I started to sand the places where the bubbles of silicone had hardened, whistling the tune to Sam Cooke's “Chain Gang.”

“Not funny,” Tonya said.

“A little bit funny?”

“Okay, a little bit funny,” she said, and softly whistled along, the sounds flat and off-key.

“You suck at whistling,” I said to her. “You know this, right?”

“It's not like I was planning to make it my career,” she said. And she whistled anyway.

 

That night, I arrived first at Soo's, as Tommy and Tiger were setting up. Certain other human beings had not yet shown up.

“We are cleared for noise making?” I asked Soo.

“I guess we'll see. I think my mom has already reached the state where she can't make it to the top of the stairs.”

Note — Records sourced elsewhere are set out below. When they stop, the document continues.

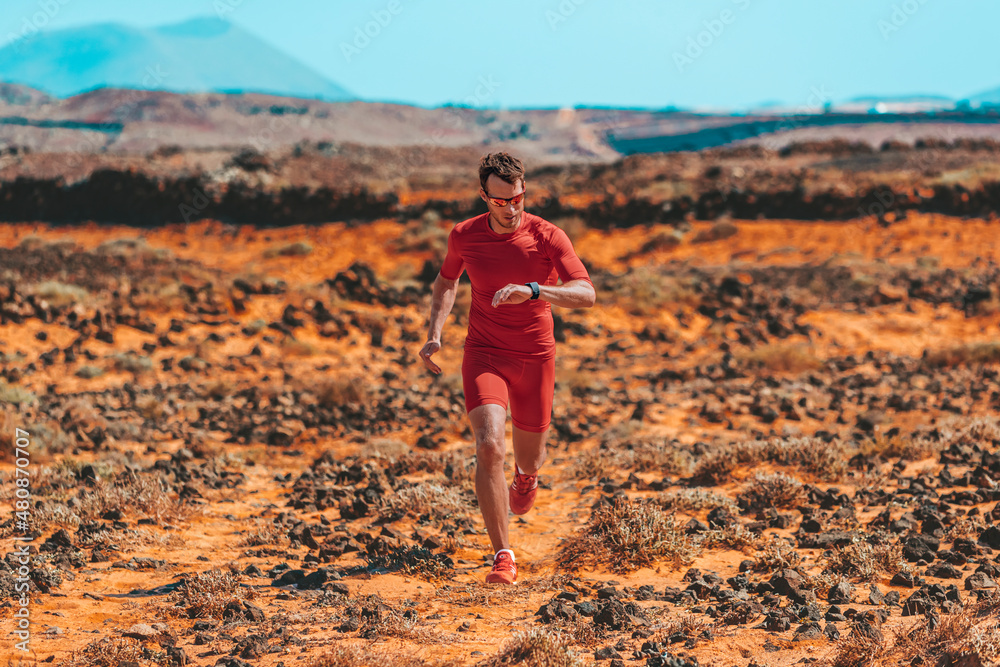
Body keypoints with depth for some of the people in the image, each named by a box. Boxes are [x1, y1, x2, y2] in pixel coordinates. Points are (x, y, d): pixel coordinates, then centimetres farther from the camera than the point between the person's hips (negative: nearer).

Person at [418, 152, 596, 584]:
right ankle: (503, 556, -16)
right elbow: (447, 281, 16)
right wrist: (435, 334, 2)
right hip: (484, 354, 0)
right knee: (488, 446, -23)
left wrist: (532, 290, -40)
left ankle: (524, 477, 56)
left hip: (535, 358, 0)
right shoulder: (464, 236, -6)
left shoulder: (547, 237, -14)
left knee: (528, 461, 13)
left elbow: (586, 294, -25)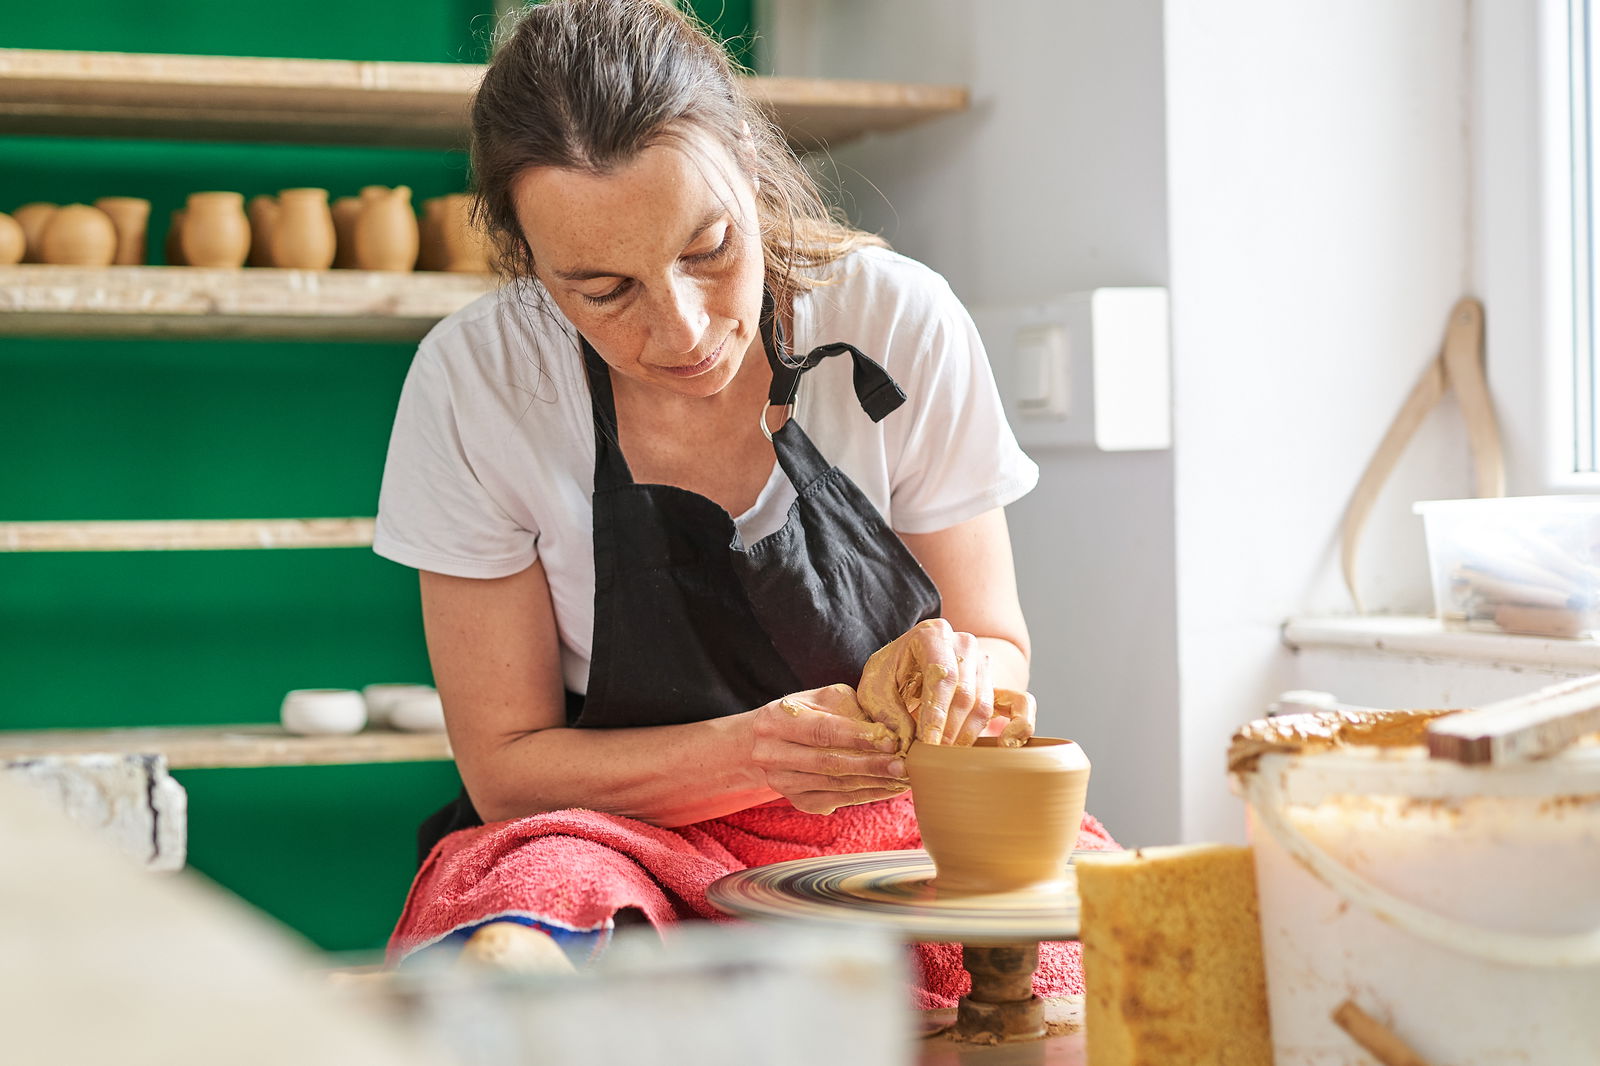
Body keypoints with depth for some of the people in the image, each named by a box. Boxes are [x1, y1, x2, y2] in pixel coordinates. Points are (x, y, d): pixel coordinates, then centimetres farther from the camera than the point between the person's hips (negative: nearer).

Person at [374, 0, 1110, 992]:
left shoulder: (901, 323, -11)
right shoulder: (475, 384, -13)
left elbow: (1001, 651, 2)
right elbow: (507, 766, -6)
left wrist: (961, 673, -23)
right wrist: (752, 751, -23)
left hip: (895, 826, 1)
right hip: (625, 837, -1)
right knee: (531, 896, -38)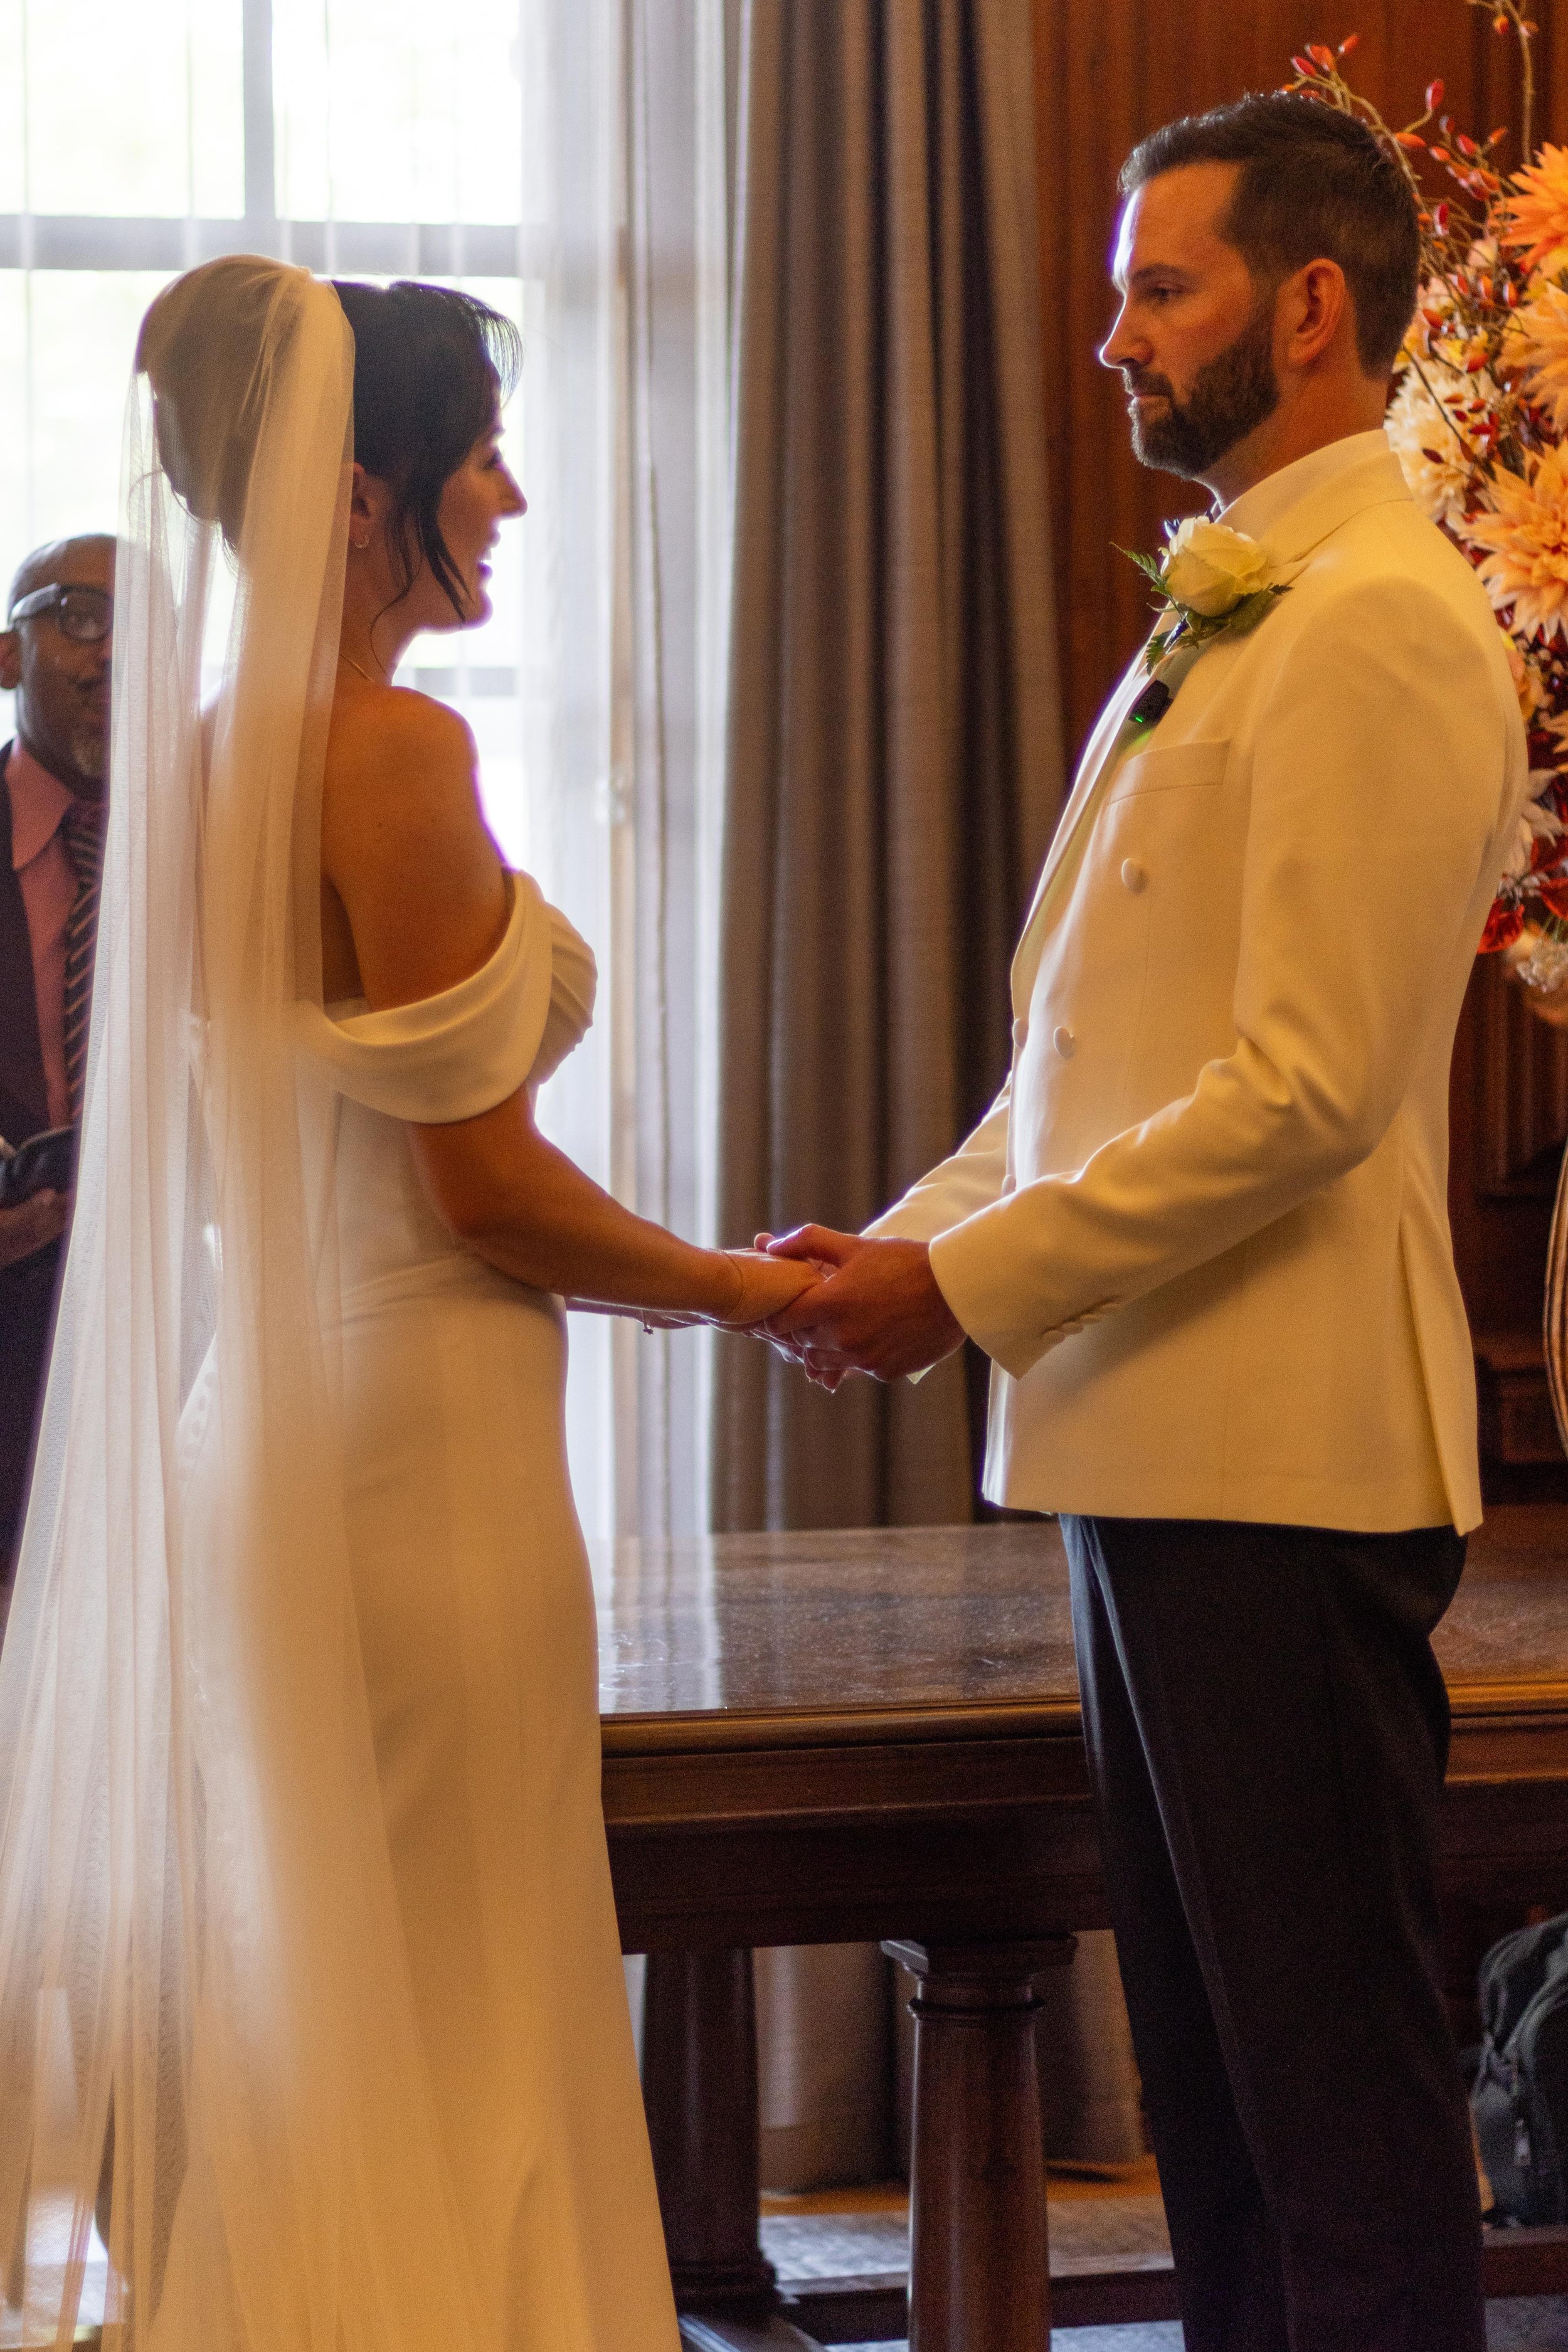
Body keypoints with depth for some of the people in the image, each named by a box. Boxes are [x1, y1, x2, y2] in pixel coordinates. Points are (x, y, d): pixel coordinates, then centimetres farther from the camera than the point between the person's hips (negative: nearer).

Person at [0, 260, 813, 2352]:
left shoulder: (198, 759, 10)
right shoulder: (395, 751, -15)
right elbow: (486, 1186, -16)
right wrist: (740, 1289, -1)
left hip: (251, 1437, 9)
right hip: (419, 1441, -9)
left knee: (293, 2018, 15)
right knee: (449, 2048, -1)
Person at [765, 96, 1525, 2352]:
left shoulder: (1377, 624, -13)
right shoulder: (1227, 613, 18)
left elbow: (1307, 1088, -20)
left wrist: (971, 1286, -15)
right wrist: (908, 1237, 6)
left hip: (1284, 1449, -10)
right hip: (1156, 1438, 10)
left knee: (1336, 2073, -2)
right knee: (1206, 2052, 14)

We laughed at this, but the corners of her mouth turned quickly down. A drunk mom was becoming less and less funny. “Speaking of altered states—​you want a beer?” She went to the bar and pulled out a can of Bud Light.

I shook my head, trying to be nonchalant. “Nah,” I said, and I felt strangely powerful. I could, as Nancy Reagan's TV ads had urged, “just say no.” Soo tilted her head back and took a huge gulp, just as her mom had done. Her smile, when she was finished, was almost apologetic. Something was off. It had to be me, something I'd done or not done, but before I could descend into a hole of self-doubt and defensiveness, Dean got there, and suddenly my shoes required my full attention. I heard him greet the guys, and I heard him adjust the snare drum and the cymbals and then I heard him say, “Carrie—​you with us?” And I heard myself force the word out: “Yes.”

 

And that is how I came to be strumming along to “Knocking on Heaven's Door” and “Fourth of July” and “New Day Rising” and “Oh Sweet Nuthin'.” I sang harmony, and Tiger sang lead on everything except a Violent Femmes song that Dean sang because the Violent Femmes did not necessarily require perfect pitch, and Dean made a cute dumb face while he played the drums with his tongue sticking out to one side. I loved the electricity, the beautiful friction of harmony, and I loved when I went low, below Tiger's sturdy voice.

And then Dean called out “My War,” and they all went into Black Flag, Justin whaling on his Flying V.